Wednesday, November 15, 2006

Newsflash: Playstation3 in short supply

TWICE: Dealers Dealing With Limited PS3 Supplies

You know, with a headline that awkward, the editors at TWICE must be flustered and irate. I'm guessing their kids are bugging them for a PS3.

New York – Retailers are as frustrated as their customers over Sony’s slim allocations of PlayStation 3 consoles, and are variously responding with resignation, launch promotions, or disregard.

The latter tack is being taken by Abt Electronics, which is choosing to ignore this Friday’s launch rather than disappoint customers. “We looked into buying truckloads through a distributor,” said president Mike Abt, who ultimately decided to pre-sell his limited allotment in July and pull any mention of PlayStation from ads. “We’re very disappointed in the allocations,” he said. “We’re not taking orders and we’re not talking about it”– an ironic twist, given that Sony’s largest-ever in-store shop will open within Abt’s showroom on the day PS3 debuts.

By contrast, Circuit City, which received about 5 percent of Sony’s initial 400,000-unit shipment or roughly 20,000 consoles according to Lehman Brothers analyst Alan Rifkin, is making the best of a tight situation. The company will hold midnight launch events at six stores in Chicago, Los Angeles, New York, Philadelphia, Richmond, Va., and Washington, D.C., featuring live radio coverage, T-shirt giveaways, and drawings for five free consoles at each location that will be open to the first 100 on line. (The New York store, on Manhattan’s Union Square, will open the drawing up to the first 750 in cue, and will give away 100 units.)

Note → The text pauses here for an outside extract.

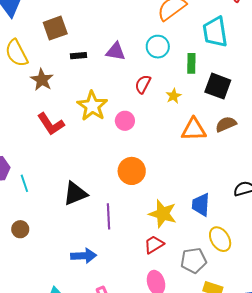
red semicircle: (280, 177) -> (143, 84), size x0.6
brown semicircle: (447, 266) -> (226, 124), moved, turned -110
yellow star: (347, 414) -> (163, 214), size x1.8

For everyone else it will be first-come, first-served at 8 a.m. on Friday, which Circuit City considers a fairer approach than pre-orders. “We have very limited supplies and won’t have enough for everybody,” said spokesman Jim Babb. To mitigate the pain, Circuit City indicated in circulars that it would have a minimum of 15 consoles per location, and stores will post their actual quantities the night before the launch. Those on line will receive vouchers at 6 a.m., while the rest must await additional shipments from Sony, which Lehman Brothers’ Rifkin pegs at about 600,000 more units for the U.S. market by year’s end.

Allocations are causing some retailers to adjust their PS3 promotions.Best Buy, which is heralding the launch on the first three pages of its circular this week, will also hold midnight openings at select stores Thursday night. Staffers will begin handing out vouchers at 11 p.m., and recipients will have until 1 a.m. to make their purchases. The balance of stores will open at 8 a.m. on Friday, with vouchers to be distributed an hour earlier.

Best Buy indicated a minimum of 20 consoles per store, reflecting an allocation of 15 percent of shipments or 60,000 units according to Rifkin, the most for any retailer he said.

Other dealers will make due with less. Michael Perlman, president/CEO of BrandsMart U.S.A., who will also sell the systems on a first-come, first-served basis, expects to blow through his 600 pieces in minutes. “That’s not a lot of consoles for eight stores,” he said. “But the second round’s not far behind.”

What's interesting is how the allocations quoted in the article go along with the numbers in last night's editorial that I, quite frankly, made up off the top of my head. Wal-mart, of course, isn't talking. However, I would be willing to wager that their share of the PS3 pie is about 25%, plus or minus a point or two.